● MATERIAL FOR THIS EXERCISE:
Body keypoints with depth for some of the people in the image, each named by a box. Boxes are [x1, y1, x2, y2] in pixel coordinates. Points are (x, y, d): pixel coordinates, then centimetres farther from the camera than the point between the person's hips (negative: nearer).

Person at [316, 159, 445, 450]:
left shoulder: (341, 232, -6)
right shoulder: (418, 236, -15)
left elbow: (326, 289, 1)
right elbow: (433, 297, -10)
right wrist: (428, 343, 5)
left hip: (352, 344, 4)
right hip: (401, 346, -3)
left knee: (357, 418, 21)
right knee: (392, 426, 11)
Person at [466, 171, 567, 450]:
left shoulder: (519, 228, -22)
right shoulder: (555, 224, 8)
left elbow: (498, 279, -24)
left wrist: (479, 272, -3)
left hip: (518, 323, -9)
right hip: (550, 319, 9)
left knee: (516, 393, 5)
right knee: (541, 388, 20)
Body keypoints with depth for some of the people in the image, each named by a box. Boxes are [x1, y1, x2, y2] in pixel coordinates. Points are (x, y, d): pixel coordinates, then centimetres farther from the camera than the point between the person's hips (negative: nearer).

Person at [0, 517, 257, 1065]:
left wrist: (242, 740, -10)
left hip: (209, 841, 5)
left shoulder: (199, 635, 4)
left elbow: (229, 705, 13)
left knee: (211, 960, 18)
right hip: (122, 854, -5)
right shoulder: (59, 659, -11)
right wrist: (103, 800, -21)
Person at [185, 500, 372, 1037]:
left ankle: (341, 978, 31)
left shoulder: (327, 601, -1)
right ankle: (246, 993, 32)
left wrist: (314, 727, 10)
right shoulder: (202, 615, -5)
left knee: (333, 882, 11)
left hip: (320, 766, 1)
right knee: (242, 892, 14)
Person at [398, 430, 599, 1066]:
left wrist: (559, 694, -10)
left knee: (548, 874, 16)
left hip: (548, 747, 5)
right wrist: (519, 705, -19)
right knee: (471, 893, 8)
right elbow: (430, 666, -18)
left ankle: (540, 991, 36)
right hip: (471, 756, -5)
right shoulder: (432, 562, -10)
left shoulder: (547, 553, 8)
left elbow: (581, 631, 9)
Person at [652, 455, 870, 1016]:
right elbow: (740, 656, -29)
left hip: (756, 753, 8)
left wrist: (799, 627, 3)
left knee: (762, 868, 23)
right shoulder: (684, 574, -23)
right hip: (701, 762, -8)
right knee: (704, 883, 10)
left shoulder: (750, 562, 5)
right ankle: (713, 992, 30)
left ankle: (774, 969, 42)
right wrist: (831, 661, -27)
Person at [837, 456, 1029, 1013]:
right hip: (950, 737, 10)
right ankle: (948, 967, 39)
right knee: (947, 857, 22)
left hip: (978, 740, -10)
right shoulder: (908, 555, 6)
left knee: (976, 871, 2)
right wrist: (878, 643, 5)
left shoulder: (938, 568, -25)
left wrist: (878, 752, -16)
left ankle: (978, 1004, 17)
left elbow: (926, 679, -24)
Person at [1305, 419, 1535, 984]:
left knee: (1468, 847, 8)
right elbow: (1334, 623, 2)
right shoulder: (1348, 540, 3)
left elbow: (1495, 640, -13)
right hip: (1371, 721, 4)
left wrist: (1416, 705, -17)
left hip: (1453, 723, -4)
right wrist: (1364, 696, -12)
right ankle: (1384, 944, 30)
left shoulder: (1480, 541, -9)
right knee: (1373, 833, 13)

● EXERCISE PROMPT: Recast the lines above as a JSON list of strings, one string per line, with blank lines left out.

● WORKED SOLUTION:
[
  "Body keypoints with depth for some of the people in the image, each named by a box. Boxes are [x1, y1, x2, y2] in pixel coordinates. Points are (x, y, d): pixel coordinates, then centimetres farther from the camera than the point between the person's hips (negative: nearer).",
  "Person at [316, 159, 445, 450]:",
  "left shoulder: (341, 232, -6)",
  "right shoulder: (418, 236, -15)",
  "left elbow: (326, 289, 1)",
  "right elbow: (433, 297, -10)",
  "right wrist: (428, 343, 5)",
  "left hip: (352, 344, 4)",
  "right hip: (401, 346, -3)",
  "left knee: (357, 418, 21)",
  "right knee: (392, 426, 11)",
  "Person at [466, 171, 567, 450]:",
  "left shoulder: (519, 228, -22)",
  "right shoulder: (555, 224, 8)",
  "left elbow: (498, 279, -24)",
  "left wrist: (479, 272, -3)",
  "left hip: (518, 323, -9)",
  "right hip: (550, 319, 9)",
  "left knee: (516, 393, 5)",
  "right knee: (541, 388, 20)",
  "Body keypoints with depth for some of the people in the image, each named by a box. Boxes are [x1, y1, x2, y2] in pixel coordinates. Points are (x, y, d): pixel coordinates, then centimetres farther from the camera than the point between the person's hips (negative: nearer).",
  "Person at [0, 517, 257, 1065]:",
  "left wrist: (242, 740, -10)",
  "left hip: (209, 841, 5)",
  "left shoulder: (199, 635, 4)",
  "left elbow: (229, 705, 13)",
  "left knee: (211, 960, 18)",
  "right hip: (122, 854, -5)",
  "right shoulder: (59, 659, -11)",
  "right wrist: (103, 800, -21)",
  "Person at [185, 500, 372, 1037]:",
  "left ankle: (341, 978, 31)",
  "left shoulder: (327, 601, -1)",
  "right ankle: (246, 993, 32)",
  "left wrist: (314, 727, 10)",
  "right shoulder: (202, 615, -5)",
  "left knee: (333, 882, 11)",
  "left hip: (320, 766, 1)",
  "right knee: (242, 892, 14)",
  "Person at [398, 430, 599, 1066]:",
  "left wrist: (559, 694, -10)",
  "left knee: (548, 874, 16)",
  "left hip: (548, 747, 5)",
  "right wrist: (519, 705, -19)",
  "right knee: (471, 893, 8)",
  "right elbow: (430, 666, -18)",
  "left ankle: (540, 991, 36)",
  "right hip: (471, 756, -5)",
  "right shoulder: (432, 562, -10)",
  "left shoulder: (547, 553, 8)",
  "left elbow: (581, 631, 9)",
  "Person at [652, 455, 870, 1016]:",
  "right elbow: (740, 656, -29)",
  "left hip: (756, 753, 8)",
  "left wrist: (799, 627, 3)",
  "left knee: (762, 868, 23)",
  "right shoulder: (684, 574, -23)",
  "right hip: (701, 762, -8)",
  "right knee: (704, 883, 10)",
  "left shoulder: (750, 562, 5)",
  "right ankle: (713, 992, 30)",
  "left ankle: (774, 969, 42)",
  "right wrist: (831, 661, -27)",
  "Person at [837, 456, 1029, 1013]:",
  "right hip: (950, 737, 10)",
  "right ankle: (948, 967, 39)",
  "right knee: (947, 857, 22)",
  "left hip: (978, 740, -10)",
  "right shoulder: (908, 555, 6)",
  "left knee: (976, 871, 2)",
  "right wrist: (878, 643, 5)",
  "left shoulder: (938, 568, -25)",
  "left wrist: (878, 752, -16)",
  "left ankle: (978, 1004, 17)",
  "left elbow: (926, 679, -24)",
  "Person at [1305, 419, 1535, 984]:",
  "left knee: (1468, 847, 8)",
  "right elbow: (1334, 623, 2)",
  "right shoulder: (1348, 540, 3)",
  "left elbow: (1495, 640, -13)",
  "right hip: (1371, 721, 4)",
  "left wrist: (1416, 705, -17)",
  "left hip: (1453, 723, -4)",
  "right wrist: (1364, 696, -12)",
  "right ankle: (1384, 944, 30)",
  "left shoulder: (1480, 541, -9)",
  "right knee: (1373, 833, 13)"
]